Segment Open

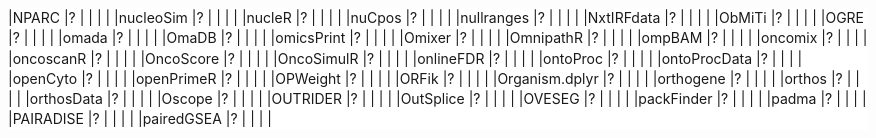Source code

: |NPARC                                      |?       |      |        |     |
|nucleoSim                                  |?       |      |        |     |
|nucleR                                     |?       |      |        |     |
|nuCpos                                     |?       |      |        |     |
|nullranges                                 |?       |      |        |     |
|NxtIRFdata                                 |?       |      |        |     |
|ObMiTi                                     |?       |      |        |     |
|OGRE                                       |?       |      |        |     |
|omada                                      |?       |      |        |     |
|OmaDB                                      |?       |      |        |     |
|omicsPrint                                 |?       |      |        |     |
|Omixer                                     |?       |      |        |     |
|OmnipathR                                  |?       |      |        |     |
|ompBAM                                     |?       |      |        |     |
|oncomix                                    |?       |      |        |     |
|oncoscanR                                  |?       |      |        |     |
|OncoScore                                  |?       |      |        |     |
|OncoSimulR                                 |?       |      |        |     |
|onlineFDR                                  |?       |      |        |     |
|ontoProc                                   |?       |      |        |     |
|ontoProcData                               |?       |      |        |     |
|openCyto                                   |?       |      |        |     |
|openPrimeR                                 |?       |      |        |     |
|OPWeight                                   |?       |      |        |     |
|ORFik                                      |?       |      |        |     |
|Organism.dplyr                             |?       |      |        |     |
|orthogene                                  |?       |      |        |     |
|orthos                                     |?       |      |        |     |
|orthosData                                 |?       |      |        |     |
|Oscope                                     |?       |      |        |     |
|OUTRIDER                                   |?       |      |        |     |
|OutSplice                                  |?       |      |        |     |
|OVESEG                                     |?       |      |        |     |
|packFinder                                 |?       |      |        |     |
|padma                                      |?       |      |        |     |
|PAIRADISE                                  |?       |      |        |     |
|pairedGSEA                                 |?       |      |        |     |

Segment Closed

- EXERCISE PROMPT
An exact repeat of all the data is required, pictures excluded.

- WRITTEN RESPONSE
Source code

: |NPARC                                      |?       |      |        |     |
|nucleoSim                                  |?       |      |        |     |
|nucleR                                     |?       |      |        |     |
|nuCpos                                     |?       |      |        |     |
|nullranges                                 |?       |      |        |     |
|NxtIRFdata                                 |?       |      |        |     |
|ObMiTi                                     |?       |      |        |     |
|OGRE                                       |?       |      |        |     |
|omada                                      |?       |      |        |     |
|OmaDB                                      |?       |      |        |     |
|omicsPrint                                 |?       |      |        |     |
|Omixer                                     |?       |      |        |     |
|OmnipathR                                  |?       |      |        |     |
|ompBAM                                     |?       |      |        |     |
|oncomix                                    |?       |      |        |     |
|oncoscanR                                  |?       |      |        |     |
|OncoScore                                  |?       |      |        |     |
|OncoSimulR                                 |?       |      |        |     |
|onlineFDR                                  |?       |      |        |     |
|ontoProc                                   |?       |      |        |     |
|ontoProcData                               |?       |      |        |     |
|openCyto                                   |?       |      |        |     |
|openPrimeR                                 |?       |      |        |     |
|OPWeight                                   |?       |      |        |     |
|ORFik                                      |?       |      |        |     |
|Organism.dplyr                             |?       |      |        |     |
|orthogene                                  |?       |      |        |     |
|orthos                                     |?       |      |        |     |
|orthosData                                 |?       |      |        |     |
|Oscope                                     |?       |      |        |     |
|OUTRIDER                                   |?       |      |        |     |
|OutSplice                                  |?       |      |        |     |
|OVESEG                                     |?       |      |        |     |
|packFinder                                 |?       |      |        |     |
|padma                                      |?       |      |        |     |
|PAIRADISE                                  |?       |      |        |     |
|pairedGSEA                                 |?       |      |        |     |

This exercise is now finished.